Fui. Y saqué tres fotos. Tres. Metida en el personaje, mi amiga agarró la cámara como si fuera un objeto extraño y se la mostró a sus compañeros payasos, que, como ella, fingieron asombro. Detrás del maquillaje noté su decepción. Siempre me doy cuenta de la cagada cuando ya está hecha. Ni siquiera la saludé. Empecé a caminar. Sabía que, si volvía a casa, terminaría tirado en la cama mirando un punto fijo o moviendo en círculos los pies.

—¿Dónde mierda está la salida?

A los costados de los pasillos se abrían las ventanas de cada habitación. No quería mirar. No mires. Imposible. Ningún cartel. Respiré hondo. No quería correr. Sentí como si una mano me apretara la garganta. Olor a lavandina. Doblé por un pasillo y, de golpe, me choqué con un tumulto: había caminado en círculo, estaba en el mismo lugar. Me di vuelta para rajar, para encontrar de una puta vez ese cartel de salida, cuando escuché un chistido. Supe al instante que era para mí. No sé por qué. Era Patch Adams. Lo que, desde lejos, yo había mirado con exagerado desinterés —mientras fingía sacar fotos— me estaba llamando.

—You, come on! Come on!

Tenía una camisa de flores y una sonrisa que desbordaba. También, un pañal gigante encima de la ropa. Solo cuando estuve cerca entendí, por sus gestos: quería que entrara al pañal junto a él. Con tantos payasos alrededor, ¿por qué a mí? Lo miré a los ojos y lo vi flotar, liviano, como si adentro no hubiera nada. Como si no tuviera ego. ¿Qué otra cosa podía hacer? Entré. El pañal era tan grande que cabíamos en piernas distintas.
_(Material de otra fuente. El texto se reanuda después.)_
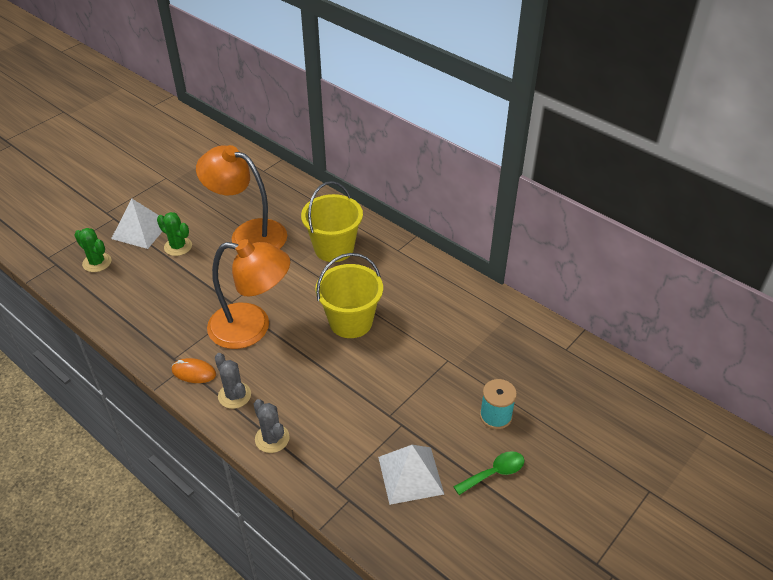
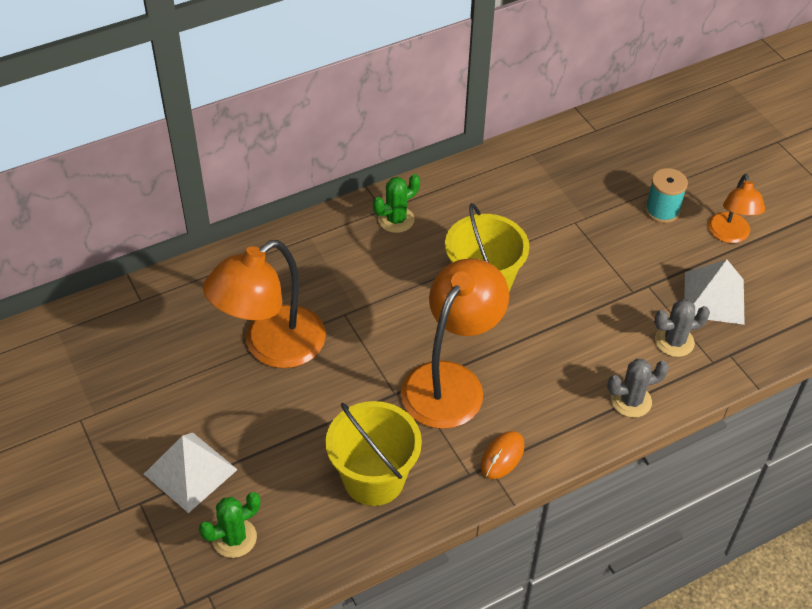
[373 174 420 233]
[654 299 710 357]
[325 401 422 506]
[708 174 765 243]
—Te está pidiendo que vayas con él —me dijo alguien que no recuerdo.

Y empezamos a caminar por los pasillos. Patch Adams estaba loco. Entramos a un par de habitaciones y entonces, el milagro. En el cuerpo. Sentí como de poco yo me iba desprendiendo, tal vez por un rato, de esos días de desesperación y angustia, en los que había perdido el gusto por el juego. Sacaba un pañuelo, estornudaba, miraba los mocos con asco. Y ellos se reían. Me tropezaba, me agarraba el dedo chiquito del pie. Y ellos se reían. Con un estetoscopio invisible escuchaba cosas que me asustaban. Y ellos no paraban de reírse.

¿Qué me costaba sacar fotos? Si, después no me resultó tan difícil enseñarle a Patch Adams a bailar cumbia. Y el tipo lo hacía. Siempre sonreía. Yo también. Se armó una caravana, todos detrás nuestro, y mi amiga, que estaba cerca, no lo podía creer. Ella fue quien me sacó esta foto. Foto que encontré ese mismo domingo, mientras hurgaba en los cajones del modular de la casa de mis viejos, después de que Batman me hiciera recordar que una vez bailé dentro de un pañal gigante. Y que nada de todo eso me dio ni siquiera un poco de vergüenza. Y, sobre todo, que, aún en las tristezas, el otro puede no ser un extraño.

***

Epílogo

Instrucciones para a(r)mar

Ella se levantó de la cama. Todavía era de noche. Encendió la luz de golpe y salió del cuarto. ¿Cómo va a hacer eso sin avisar? ¿Para qué prende la luz? Ni siquiera tuvo cuidado al abrir la caja de herramientas, ahí, en la cocina, debajo de la mesada ¿Qué quiere a esta hora, y con mis cosas?

Volvió con un destornillador en la mano. Se sentó de este lado de la cama —quiero decir, de mi lado—. Y sin decirme una palabra, empezó a desarmarme.

—¿Qué hacés?

No me contestó. Tampoco me miraba. Pensé en gritar, en pedir ayuda. No pude. No puedo. De algún modo, hubo algo de todo eso que empezó a gustarme. Agradable.

Ella seguía tan concentrada que cerré los ojos para no molestarla.

Al rato, cuando el silencio me pesó, abrí los ojos despacio. Ella estaba de pie, al borde del llanto. Miré a mí alrededor: yo estaba desparramado por todas partes.

Se dio media vuelta.

—¡Espera! -grité, con la voz quebrada.

No sé qué cara le habré puesto, pero se inclinó y dejó el destornillador cerca de mi mano izquierda.

—Toma, volvé a armarte —me dijo— pero tené cuidado… no vayas a armarte igual.